(Excerpted data Opens)

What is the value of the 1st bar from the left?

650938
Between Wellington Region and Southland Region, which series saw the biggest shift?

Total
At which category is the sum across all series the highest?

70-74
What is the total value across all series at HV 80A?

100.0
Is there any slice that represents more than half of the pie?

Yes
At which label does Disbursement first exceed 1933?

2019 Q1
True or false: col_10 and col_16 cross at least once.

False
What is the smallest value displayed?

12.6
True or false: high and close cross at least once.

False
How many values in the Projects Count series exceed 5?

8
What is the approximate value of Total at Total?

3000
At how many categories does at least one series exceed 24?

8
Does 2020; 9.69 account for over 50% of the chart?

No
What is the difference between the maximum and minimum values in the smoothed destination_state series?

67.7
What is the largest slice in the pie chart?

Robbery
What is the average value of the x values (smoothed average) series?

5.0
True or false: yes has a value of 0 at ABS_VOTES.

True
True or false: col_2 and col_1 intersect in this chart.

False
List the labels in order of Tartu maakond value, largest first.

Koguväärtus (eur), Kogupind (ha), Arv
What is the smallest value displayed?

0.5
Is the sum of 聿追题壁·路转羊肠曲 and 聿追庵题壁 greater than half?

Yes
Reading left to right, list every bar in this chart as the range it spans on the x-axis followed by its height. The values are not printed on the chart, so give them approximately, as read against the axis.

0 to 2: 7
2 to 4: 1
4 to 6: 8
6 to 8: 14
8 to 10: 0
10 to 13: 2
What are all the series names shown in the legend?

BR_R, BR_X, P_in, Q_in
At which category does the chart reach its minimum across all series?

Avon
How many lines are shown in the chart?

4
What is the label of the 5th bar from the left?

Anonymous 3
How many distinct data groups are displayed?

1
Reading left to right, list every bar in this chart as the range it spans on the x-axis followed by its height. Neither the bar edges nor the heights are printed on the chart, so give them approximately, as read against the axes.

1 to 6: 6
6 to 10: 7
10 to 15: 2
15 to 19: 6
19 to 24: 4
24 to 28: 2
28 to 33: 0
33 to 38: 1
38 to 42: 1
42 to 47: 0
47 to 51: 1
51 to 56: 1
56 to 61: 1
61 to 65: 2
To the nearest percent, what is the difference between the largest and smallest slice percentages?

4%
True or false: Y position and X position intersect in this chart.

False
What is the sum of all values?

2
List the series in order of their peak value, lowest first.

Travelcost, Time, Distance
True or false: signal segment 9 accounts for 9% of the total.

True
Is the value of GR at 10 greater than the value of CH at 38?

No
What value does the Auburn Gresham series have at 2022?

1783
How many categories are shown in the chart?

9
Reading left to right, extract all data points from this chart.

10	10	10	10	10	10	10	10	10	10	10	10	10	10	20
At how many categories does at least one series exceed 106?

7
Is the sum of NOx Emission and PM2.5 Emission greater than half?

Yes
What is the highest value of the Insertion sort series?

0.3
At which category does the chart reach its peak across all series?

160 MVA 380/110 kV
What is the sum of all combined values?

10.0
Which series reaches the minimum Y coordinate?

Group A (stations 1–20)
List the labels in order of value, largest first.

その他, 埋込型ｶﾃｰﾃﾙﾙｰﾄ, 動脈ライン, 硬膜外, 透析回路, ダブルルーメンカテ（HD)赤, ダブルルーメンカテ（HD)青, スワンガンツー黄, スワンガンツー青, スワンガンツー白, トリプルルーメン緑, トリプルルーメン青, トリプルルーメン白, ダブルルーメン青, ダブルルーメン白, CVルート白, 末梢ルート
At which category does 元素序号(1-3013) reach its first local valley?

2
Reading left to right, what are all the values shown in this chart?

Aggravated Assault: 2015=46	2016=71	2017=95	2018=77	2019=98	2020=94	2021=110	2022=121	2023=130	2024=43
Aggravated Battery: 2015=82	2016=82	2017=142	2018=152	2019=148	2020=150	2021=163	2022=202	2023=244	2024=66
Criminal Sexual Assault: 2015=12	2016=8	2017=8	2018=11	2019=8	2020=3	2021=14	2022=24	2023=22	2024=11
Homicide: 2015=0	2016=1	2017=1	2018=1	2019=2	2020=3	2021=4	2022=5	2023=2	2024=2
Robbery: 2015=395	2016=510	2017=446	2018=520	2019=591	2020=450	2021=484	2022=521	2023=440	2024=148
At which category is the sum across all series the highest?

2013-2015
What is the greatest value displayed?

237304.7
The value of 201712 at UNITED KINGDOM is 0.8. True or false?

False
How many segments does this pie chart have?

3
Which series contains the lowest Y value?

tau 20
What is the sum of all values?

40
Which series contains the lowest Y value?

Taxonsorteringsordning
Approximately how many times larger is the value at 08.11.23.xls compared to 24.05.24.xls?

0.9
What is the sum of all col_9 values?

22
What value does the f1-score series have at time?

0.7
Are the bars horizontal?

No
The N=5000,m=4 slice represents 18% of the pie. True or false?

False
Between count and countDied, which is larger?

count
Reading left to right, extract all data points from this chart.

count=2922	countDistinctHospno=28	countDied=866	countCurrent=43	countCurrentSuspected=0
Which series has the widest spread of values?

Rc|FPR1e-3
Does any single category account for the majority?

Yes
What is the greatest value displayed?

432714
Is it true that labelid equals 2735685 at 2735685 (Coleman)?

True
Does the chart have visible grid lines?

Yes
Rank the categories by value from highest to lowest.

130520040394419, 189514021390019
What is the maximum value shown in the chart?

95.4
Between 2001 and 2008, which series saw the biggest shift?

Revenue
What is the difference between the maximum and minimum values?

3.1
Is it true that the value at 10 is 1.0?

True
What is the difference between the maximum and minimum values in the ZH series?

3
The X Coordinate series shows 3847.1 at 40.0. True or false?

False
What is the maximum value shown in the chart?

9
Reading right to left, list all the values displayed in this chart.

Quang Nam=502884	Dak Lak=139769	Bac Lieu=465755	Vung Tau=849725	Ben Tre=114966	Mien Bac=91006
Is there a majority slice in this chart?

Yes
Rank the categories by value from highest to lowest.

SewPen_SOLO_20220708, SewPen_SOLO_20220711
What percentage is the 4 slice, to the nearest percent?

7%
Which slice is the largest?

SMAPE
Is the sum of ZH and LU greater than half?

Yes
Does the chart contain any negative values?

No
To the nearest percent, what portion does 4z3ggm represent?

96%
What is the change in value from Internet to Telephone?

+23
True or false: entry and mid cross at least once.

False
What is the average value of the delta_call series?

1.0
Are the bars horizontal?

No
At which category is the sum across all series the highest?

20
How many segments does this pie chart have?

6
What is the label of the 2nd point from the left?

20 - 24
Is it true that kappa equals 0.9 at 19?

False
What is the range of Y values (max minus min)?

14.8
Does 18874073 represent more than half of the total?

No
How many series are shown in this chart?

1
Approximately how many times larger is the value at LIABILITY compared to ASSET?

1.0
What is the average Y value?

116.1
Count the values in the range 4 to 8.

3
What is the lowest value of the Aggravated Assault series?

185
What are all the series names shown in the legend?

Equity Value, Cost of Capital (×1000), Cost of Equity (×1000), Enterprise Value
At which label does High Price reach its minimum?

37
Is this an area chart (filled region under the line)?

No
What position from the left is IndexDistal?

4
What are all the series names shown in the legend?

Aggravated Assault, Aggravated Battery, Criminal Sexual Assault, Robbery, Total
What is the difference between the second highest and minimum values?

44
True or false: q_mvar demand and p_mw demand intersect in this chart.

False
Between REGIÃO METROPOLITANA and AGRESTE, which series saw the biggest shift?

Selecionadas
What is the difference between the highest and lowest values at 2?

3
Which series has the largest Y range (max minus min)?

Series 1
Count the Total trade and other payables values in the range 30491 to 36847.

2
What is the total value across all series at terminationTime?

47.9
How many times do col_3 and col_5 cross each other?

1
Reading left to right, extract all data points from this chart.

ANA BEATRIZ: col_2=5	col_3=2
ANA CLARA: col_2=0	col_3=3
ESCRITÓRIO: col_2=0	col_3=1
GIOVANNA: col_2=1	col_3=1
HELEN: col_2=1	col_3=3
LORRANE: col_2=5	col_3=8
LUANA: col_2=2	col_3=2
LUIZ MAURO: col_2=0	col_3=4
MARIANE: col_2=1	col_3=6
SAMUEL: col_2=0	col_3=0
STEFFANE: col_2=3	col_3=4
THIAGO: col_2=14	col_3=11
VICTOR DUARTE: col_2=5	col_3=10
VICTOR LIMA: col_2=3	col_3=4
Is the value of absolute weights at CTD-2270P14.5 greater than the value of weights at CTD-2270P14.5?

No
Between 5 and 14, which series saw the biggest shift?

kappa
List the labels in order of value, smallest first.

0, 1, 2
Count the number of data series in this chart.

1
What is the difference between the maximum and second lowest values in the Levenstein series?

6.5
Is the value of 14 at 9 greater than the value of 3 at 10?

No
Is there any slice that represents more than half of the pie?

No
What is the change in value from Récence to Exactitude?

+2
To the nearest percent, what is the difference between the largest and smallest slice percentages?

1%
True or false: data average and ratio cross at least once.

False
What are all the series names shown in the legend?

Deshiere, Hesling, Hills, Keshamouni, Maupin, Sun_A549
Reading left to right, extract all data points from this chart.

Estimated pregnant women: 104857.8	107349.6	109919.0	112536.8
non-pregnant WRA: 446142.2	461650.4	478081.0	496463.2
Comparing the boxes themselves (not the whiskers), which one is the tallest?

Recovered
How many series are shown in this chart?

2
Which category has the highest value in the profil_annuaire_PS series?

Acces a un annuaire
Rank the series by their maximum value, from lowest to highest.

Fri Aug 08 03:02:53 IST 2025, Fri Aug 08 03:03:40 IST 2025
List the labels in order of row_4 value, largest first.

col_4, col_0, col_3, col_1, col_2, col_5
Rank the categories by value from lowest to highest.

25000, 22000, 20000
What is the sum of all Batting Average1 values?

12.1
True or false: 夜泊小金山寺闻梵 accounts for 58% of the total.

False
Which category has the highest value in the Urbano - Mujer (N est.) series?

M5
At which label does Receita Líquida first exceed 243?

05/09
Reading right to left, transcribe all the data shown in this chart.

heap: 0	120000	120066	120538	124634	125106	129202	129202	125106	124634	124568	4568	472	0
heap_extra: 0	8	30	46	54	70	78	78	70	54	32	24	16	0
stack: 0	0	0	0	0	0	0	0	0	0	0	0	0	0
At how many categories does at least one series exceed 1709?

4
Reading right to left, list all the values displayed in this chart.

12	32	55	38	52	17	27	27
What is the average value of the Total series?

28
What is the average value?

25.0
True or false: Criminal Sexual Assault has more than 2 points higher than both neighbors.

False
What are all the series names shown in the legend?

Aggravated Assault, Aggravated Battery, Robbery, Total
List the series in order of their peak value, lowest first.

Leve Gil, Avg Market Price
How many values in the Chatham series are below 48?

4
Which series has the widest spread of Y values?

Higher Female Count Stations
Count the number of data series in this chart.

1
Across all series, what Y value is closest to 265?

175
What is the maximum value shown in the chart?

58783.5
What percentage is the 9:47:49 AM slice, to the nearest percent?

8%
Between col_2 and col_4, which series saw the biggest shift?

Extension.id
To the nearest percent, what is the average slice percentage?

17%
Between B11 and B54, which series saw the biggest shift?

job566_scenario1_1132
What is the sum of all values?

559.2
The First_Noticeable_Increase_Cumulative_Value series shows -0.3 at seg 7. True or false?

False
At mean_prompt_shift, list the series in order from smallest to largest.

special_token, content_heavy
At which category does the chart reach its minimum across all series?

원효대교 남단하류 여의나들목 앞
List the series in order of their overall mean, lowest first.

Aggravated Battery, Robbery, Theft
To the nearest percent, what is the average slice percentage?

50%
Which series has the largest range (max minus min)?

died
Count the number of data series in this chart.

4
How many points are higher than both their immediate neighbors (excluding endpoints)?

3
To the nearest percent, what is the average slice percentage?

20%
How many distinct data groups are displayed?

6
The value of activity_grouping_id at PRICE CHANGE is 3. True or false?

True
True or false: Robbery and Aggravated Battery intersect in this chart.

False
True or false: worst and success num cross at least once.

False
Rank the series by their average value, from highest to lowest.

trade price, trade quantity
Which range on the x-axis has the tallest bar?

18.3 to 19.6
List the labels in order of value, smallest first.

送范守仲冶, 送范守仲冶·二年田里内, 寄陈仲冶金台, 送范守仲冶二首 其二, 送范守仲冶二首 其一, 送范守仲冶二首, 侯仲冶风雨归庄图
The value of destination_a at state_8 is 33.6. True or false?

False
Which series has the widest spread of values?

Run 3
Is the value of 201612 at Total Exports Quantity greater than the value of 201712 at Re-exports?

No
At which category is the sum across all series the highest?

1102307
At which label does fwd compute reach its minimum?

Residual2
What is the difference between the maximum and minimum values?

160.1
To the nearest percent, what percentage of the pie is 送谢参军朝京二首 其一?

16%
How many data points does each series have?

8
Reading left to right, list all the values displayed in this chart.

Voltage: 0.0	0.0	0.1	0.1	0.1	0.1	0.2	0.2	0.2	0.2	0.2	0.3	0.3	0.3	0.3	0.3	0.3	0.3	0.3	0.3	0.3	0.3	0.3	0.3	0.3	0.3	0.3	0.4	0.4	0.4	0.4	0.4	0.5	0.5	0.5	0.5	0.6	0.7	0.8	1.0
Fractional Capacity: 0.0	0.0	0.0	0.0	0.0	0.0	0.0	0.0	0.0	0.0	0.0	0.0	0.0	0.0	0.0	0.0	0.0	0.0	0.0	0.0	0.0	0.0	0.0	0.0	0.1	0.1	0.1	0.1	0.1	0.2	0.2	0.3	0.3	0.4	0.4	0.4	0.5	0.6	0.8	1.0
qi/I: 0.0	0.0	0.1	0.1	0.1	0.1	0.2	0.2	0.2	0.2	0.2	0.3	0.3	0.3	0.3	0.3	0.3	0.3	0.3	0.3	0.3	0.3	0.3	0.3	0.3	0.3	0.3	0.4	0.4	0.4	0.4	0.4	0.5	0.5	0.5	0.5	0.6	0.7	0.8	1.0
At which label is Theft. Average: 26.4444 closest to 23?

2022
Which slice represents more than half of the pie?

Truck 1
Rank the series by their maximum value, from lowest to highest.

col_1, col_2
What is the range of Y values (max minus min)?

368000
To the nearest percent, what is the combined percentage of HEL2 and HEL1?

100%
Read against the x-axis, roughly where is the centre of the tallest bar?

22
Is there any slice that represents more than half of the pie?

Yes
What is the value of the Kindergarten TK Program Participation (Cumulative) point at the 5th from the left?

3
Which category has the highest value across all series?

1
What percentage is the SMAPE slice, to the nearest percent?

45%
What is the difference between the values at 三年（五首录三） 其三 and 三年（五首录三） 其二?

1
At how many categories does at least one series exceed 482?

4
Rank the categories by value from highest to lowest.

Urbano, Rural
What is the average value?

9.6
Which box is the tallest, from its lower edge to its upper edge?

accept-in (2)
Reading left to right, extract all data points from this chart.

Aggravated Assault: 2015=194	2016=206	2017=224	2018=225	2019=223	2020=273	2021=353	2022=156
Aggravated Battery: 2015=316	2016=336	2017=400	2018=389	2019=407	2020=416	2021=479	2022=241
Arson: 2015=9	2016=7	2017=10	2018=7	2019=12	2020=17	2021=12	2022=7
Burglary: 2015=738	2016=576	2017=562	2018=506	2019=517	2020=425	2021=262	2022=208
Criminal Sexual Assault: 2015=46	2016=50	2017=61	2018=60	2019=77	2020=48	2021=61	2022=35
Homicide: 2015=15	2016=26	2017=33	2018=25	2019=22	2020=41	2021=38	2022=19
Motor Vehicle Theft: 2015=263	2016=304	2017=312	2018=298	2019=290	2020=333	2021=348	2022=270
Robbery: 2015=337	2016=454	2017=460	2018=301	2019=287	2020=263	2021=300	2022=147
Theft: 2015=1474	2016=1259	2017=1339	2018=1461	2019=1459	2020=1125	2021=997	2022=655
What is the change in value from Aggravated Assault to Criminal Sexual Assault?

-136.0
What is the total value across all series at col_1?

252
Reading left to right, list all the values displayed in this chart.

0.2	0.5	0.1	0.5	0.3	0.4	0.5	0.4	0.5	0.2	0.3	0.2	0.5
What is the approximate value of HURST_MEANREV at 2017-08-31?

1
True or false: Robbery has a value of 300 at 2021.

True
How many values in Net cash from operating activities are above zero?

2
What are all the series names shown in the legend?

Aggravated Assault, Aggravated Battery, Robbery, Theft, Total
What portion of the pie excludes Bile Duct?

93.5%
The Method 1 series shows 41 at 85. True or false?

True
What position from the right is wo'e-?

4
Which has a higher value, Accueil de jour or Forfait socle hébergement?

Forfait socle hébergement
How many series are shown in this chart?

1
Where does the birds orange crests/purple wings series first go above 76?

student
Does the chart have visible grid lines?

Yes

(Excerpted data Closes)

→ **What to do**:
Extract every line of the records that contains the word "order", matching its case exactly.

→ **Your response**:
List the labels in order of Tartu maakond value, largest first.
List the series in order of their peak value, lowest first.
List the labels in order of value, largest first.
List the labels in order of value, smallest first.
List the labels in order of row_4 value, largest first.
List the series in order of their peak value, lowest first.
At mean_prompt_shift, list the series in order from smallest to largest.
List the series in order of their overall mean, lowest first.
List the labels in order of value, smallest first.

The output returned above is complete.